Collected data:
---
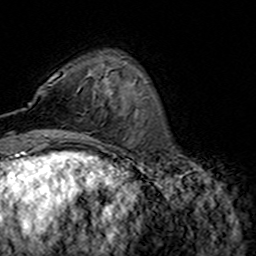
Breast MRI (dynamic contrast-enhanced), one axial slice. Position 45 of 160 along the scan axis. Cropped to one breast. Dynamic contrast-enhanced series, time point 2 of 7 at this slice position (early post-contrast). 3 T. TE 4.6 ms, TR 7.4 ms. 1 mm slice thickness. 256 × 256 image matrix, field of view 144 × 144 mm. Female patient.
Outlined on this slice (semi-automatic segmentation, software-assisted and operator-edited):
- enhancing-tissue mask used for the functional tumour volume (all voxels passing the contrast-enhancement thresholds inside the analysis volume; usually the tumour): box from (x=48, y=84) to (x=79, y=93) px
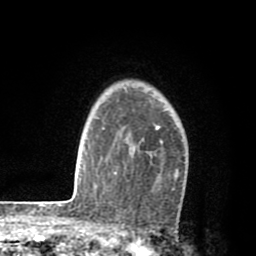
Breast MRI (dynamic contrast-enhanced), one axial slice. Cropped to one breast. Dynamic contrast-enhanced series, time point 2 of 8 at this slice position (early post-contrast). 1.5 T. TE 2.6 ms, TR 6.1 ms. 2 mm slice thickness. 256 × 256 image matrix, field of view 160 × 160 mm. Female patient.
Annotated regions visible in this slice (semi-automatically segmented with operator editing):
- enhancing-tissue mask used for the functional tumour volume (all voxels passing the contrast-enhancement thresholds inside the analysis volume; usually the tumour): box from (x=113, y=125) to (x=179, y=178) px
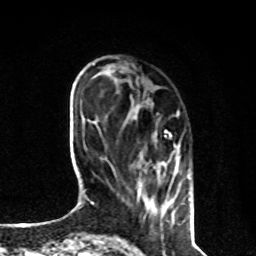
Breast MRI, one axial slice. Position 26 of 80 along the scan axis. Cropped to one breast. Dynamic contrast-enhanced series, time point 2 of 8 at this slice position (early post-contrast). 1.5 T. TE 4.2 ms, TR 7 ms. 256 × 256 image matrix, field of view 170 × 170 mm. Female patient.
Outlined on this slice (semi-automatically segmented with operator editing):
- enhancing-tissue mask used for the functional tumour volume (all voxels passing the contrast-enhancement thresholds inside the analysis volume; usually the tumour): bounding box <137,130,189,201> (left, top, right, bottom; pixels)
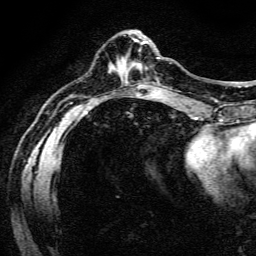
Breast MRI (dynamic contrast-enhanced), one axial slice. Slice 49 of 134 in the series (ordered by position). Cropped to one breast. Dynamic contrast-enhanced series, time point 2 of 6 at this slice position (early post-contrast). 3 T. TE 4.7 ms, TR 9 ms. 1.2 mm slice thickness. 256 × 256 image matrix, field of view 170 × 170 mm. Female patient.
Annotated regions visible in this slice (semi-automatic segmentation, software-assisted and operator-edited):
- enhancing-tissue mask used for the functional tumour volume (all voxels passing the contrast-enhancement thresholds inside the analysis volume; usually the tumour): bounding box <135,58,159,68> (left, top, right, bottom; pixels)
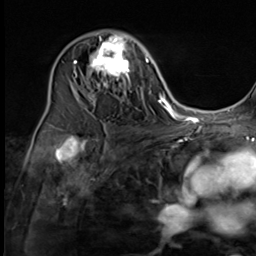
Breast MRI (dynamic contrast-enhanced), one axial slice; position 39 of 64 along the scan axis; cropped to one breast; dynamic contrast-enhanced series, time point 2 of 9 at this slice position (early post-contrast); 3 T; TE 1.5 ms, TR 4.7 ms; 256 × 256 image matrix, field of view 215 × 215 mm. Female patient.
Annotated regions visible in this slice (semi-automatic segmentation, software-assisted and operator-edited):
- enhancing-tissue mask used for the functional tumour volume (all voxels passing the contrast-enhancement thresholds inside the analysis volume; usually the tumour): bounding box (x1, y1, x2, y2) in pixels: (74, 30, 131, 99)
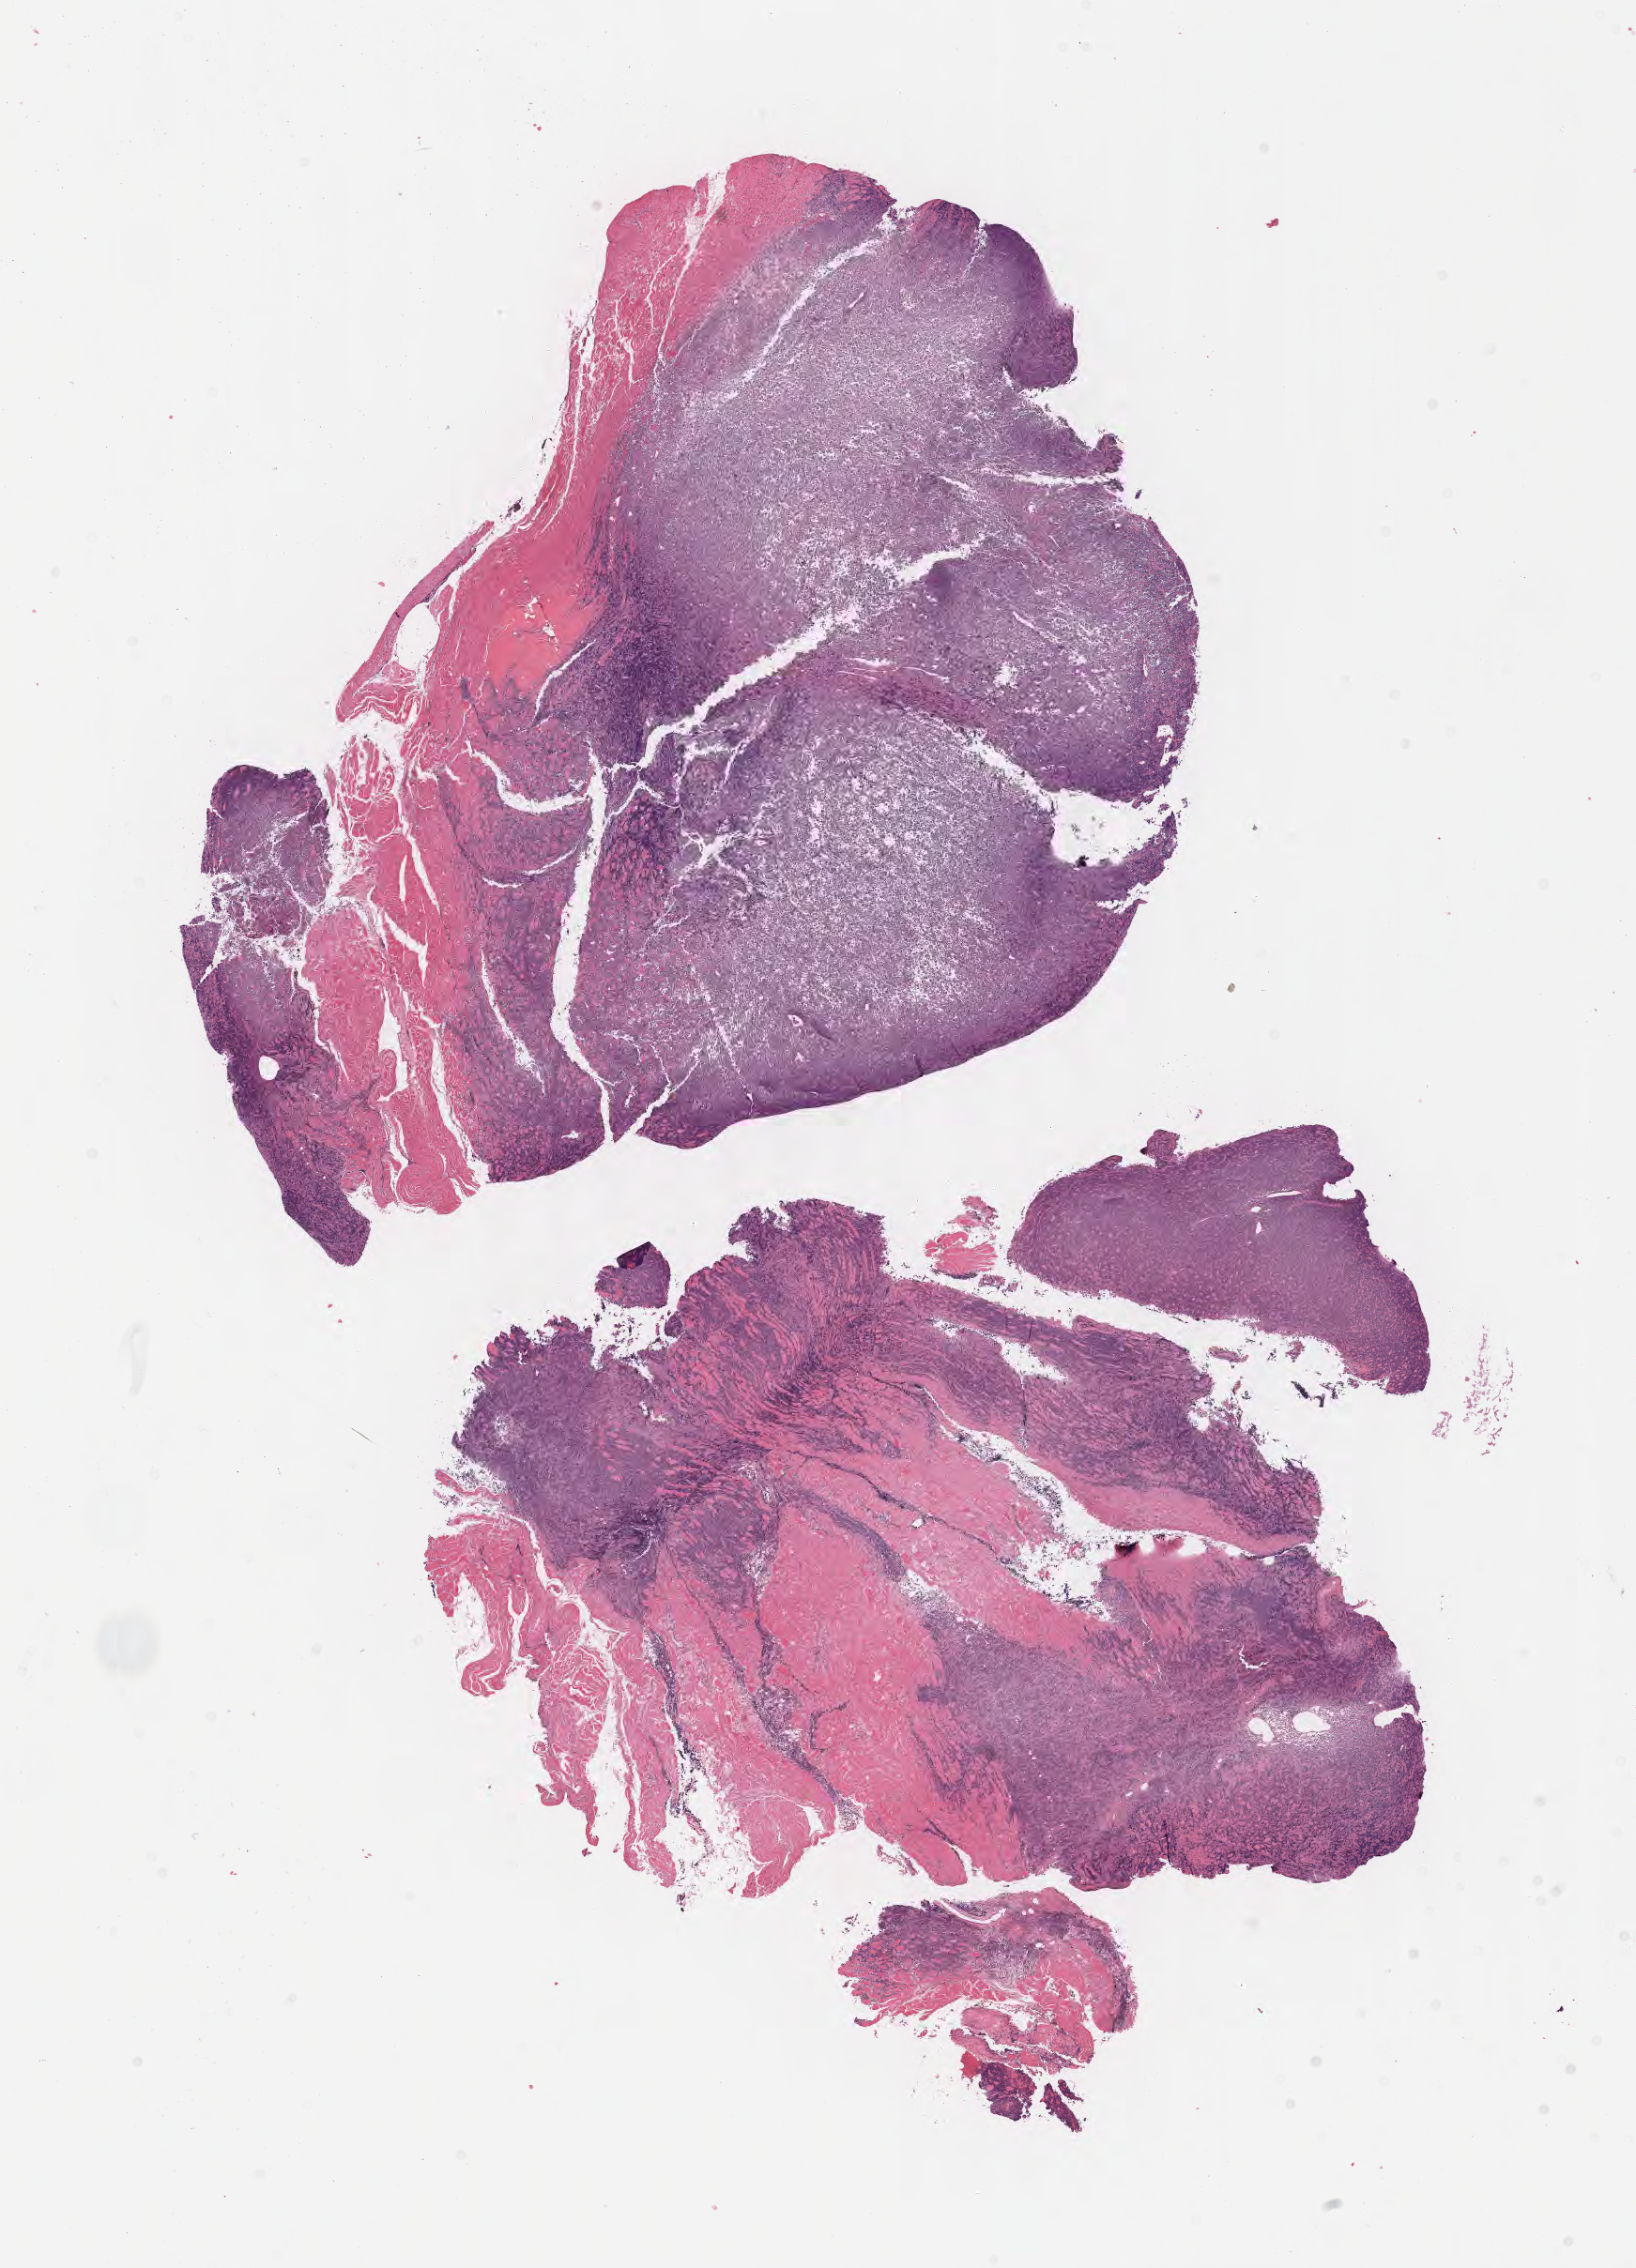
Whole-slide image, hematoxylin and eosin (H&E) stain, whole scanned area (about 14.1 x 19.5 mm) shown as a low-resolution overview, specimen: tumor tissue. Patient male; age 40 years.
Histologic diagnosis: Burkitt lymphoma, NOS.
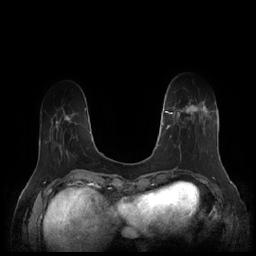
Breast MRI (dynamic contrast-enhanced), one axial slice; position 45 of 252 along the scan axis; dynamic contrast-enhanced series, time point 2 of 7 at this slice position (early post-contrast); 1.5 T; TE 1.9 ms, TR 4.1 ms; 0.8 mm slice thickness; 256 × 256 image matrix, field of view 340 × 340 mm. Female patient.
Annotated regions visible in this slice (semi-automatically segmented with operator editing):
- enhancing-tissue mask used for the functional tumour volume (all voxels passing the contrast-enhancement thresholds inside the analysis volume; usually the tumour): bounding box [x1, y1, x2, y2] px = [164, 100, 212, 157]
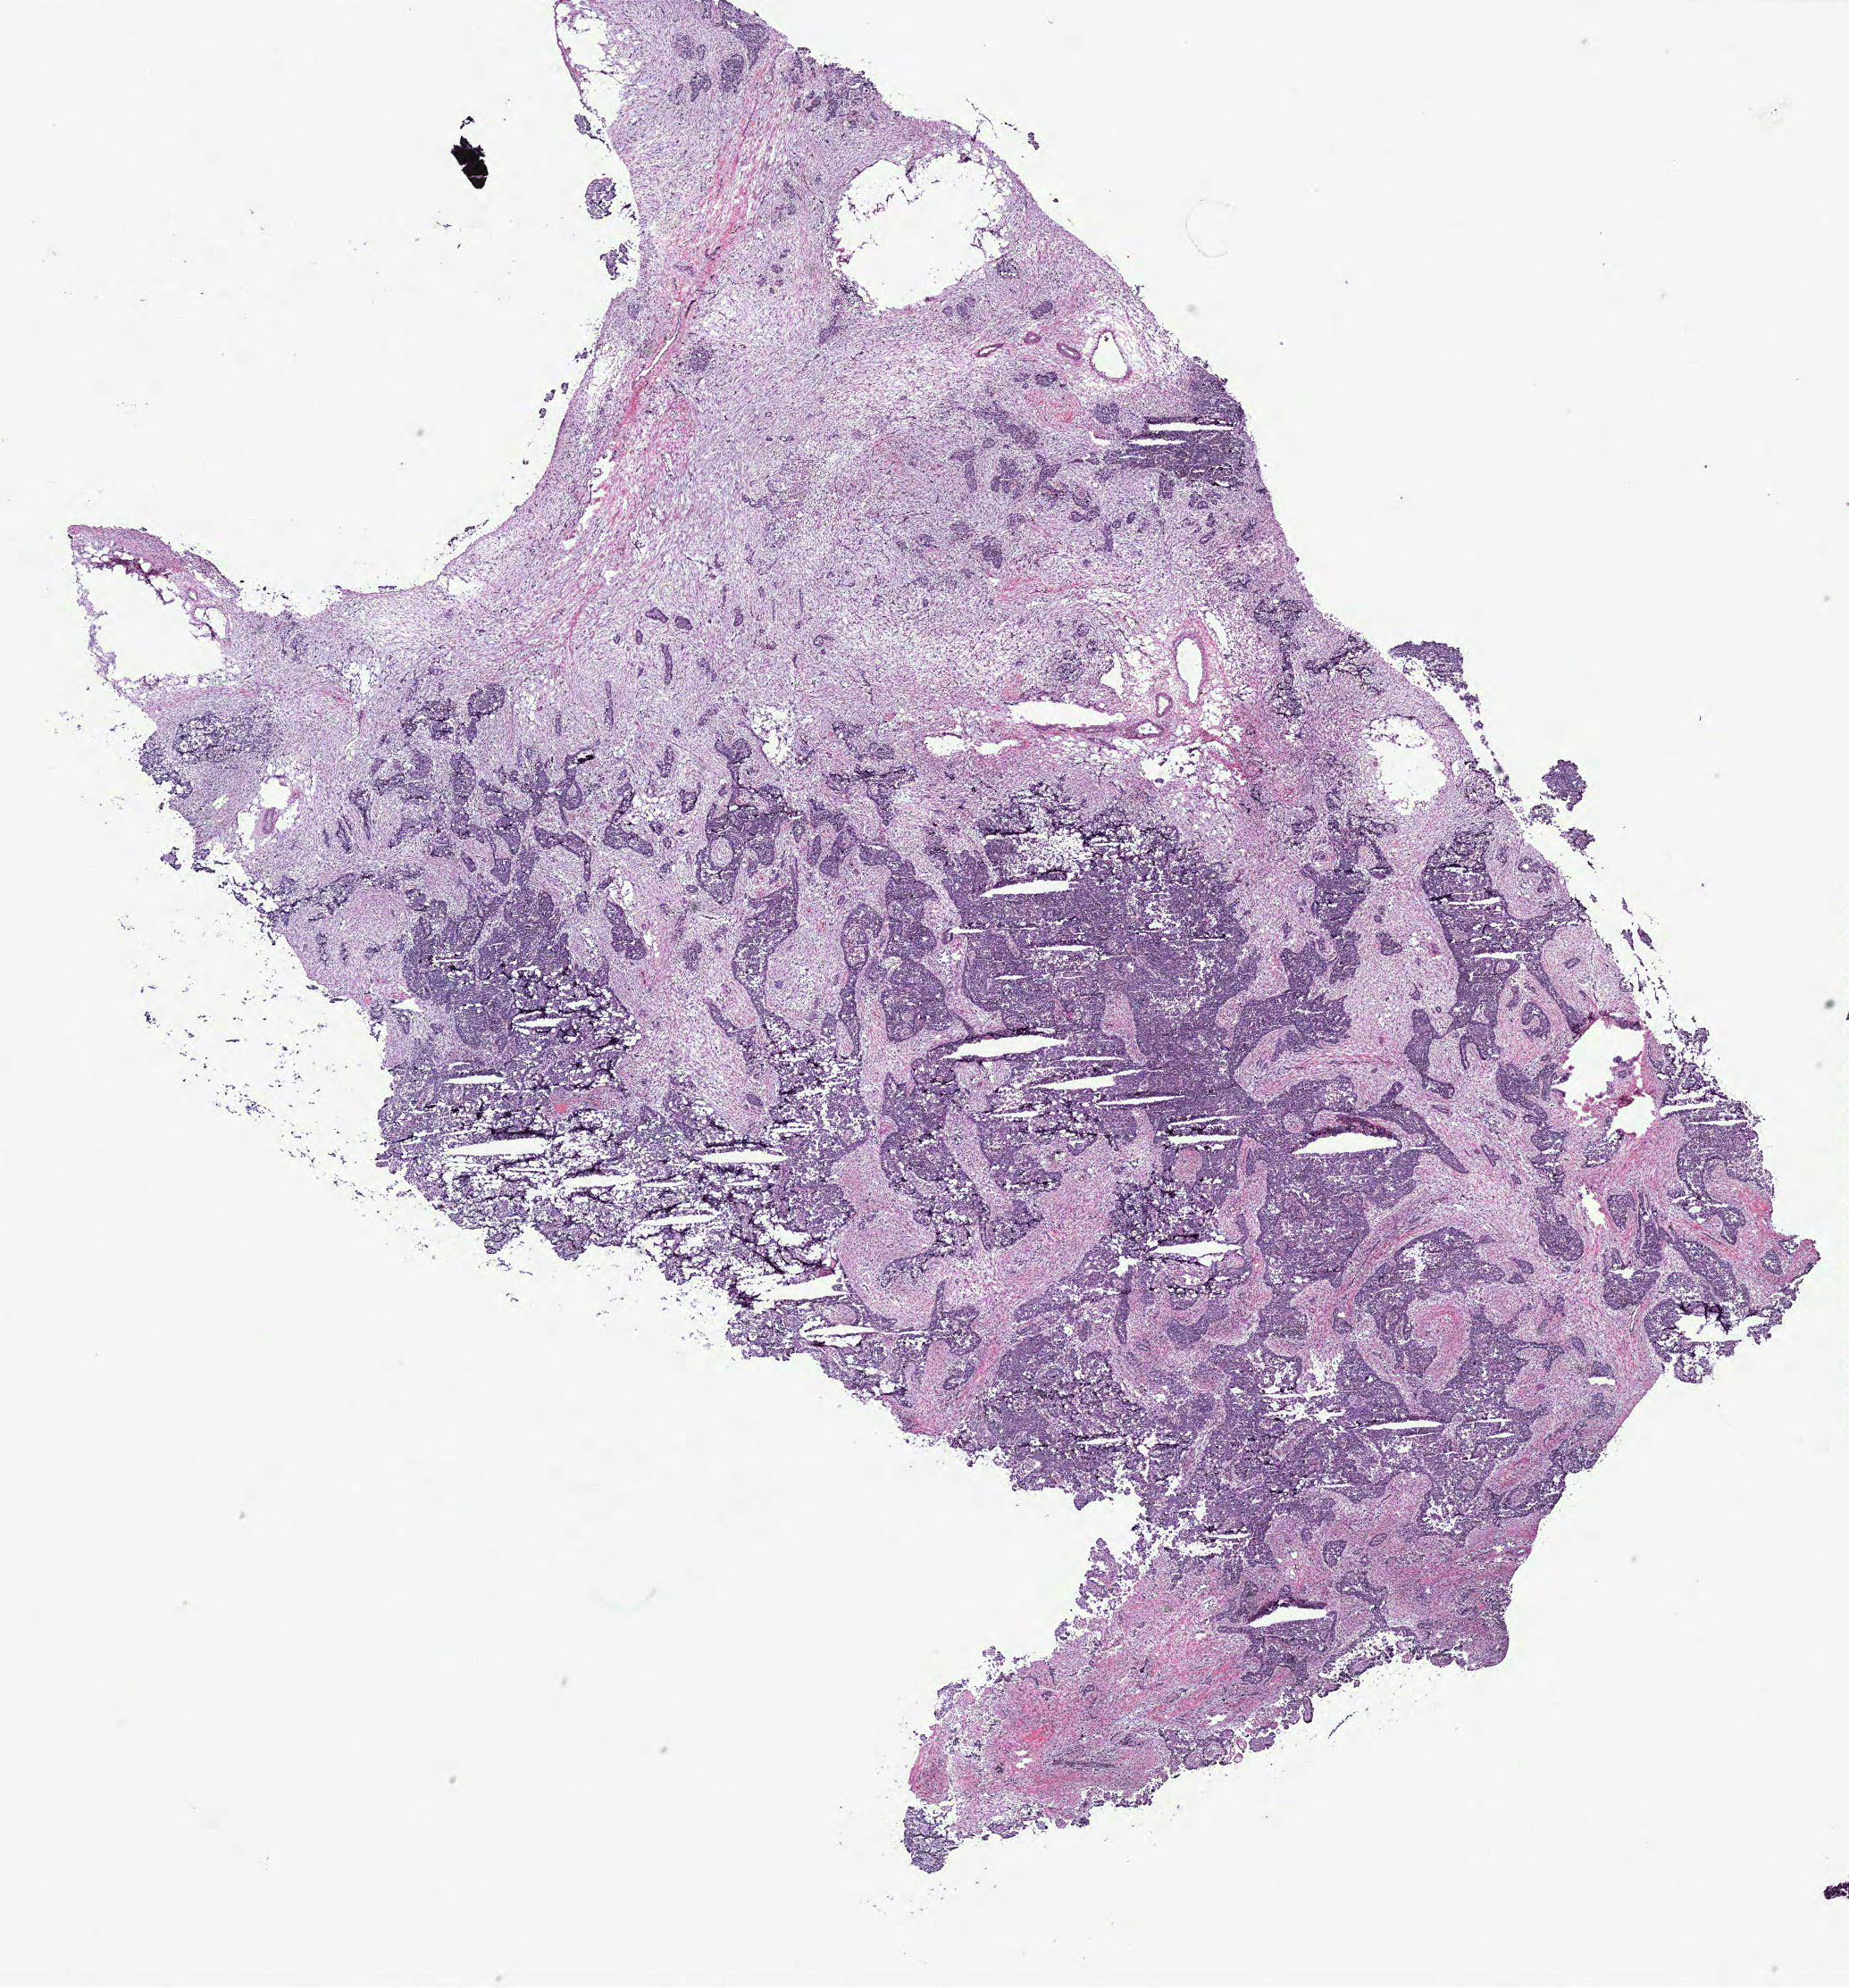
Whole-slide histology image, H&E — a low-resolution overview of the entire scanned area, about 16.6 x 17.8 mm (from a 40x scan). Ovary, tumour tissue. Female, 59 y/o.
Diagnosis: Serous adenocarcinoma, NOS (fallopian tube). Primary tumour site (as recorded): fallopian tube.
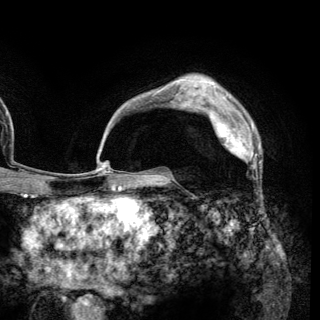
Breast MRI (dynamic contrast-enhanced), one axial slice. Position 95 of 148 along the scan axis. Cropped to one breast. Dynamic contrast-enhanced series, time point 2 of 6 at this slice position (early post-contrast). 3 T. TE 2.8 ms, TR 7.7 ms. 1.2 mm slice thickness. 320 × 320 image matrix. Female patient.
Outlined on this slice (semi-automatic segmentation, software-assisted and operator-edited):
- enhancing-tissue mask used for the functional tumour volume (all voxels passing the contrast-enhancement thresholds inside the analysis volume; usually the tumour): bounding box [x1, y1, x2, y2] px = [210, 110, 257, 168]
---
**About this exercise**
In the records above, find the line containing "Outlined on this slice (semi-automatically" and the line containing "30, 131, 99)", then give both of them again word for word along with every line between. Omit any pictures.

**Exercise answer**
Outlined on this slice (semi-automatically segmented with operator editing):
- enhancing-tissue mask used for the functional tumour volume (all voxels passing the contrast-enhancement thresholds inside the analysis volume; usually the tumour): bounding box <137,130,189,201> (left, top, right, bottom; pixels)
Breast MRI (dynamic contrast-enhanced), one axial slice. Slice 49 of 134 in the series (ordered by position). Cropped to one breast. Dynamic contrast-enhanced series, time point 2 of 6 at this slice position (early post-contrast). 3 T. TE 4.7 ms, TR 9 ms. 1.2 mm slice thickness. 256 × 256 image matrix, field of view 170 × 170 mm. Female patient.
Annotated regions visible in this slice (semi-automatic segmentation, software-assisted and operator-edited):
- enhancing-tissue mask used for the functional tumour volume (all voxels passing the contrast-enhancement thresholds inside the analysis volume; usually the tumour): bounding box <135,58,159,68> (left, top, right, bottom; pixels)
Breast MRI (dynamic contrast-enhanced), one axial slice; position 39 of 64 along the scan axis; cropped to one breast; dynamic contrast-enhanced series, time point 2 of 9 at this slice position (early post-contrast); 3 T; TE 1.5 ms, TR 4.7 ms; 256 × 256 image matrix, field of view 215 × 215 mm. Female patient.
Annotated regions visible in this slice (semi-automatic segmentation, software-assisted and operator-edited):
- enhancing-tissue mask used for the functional tumour volume (all voxels passing the contrast-enhancement thresholds inside the analysis volume; usually the tumour): bounding box (x1, y1, x2, y2) in pixels: (74, 30, 131, 99)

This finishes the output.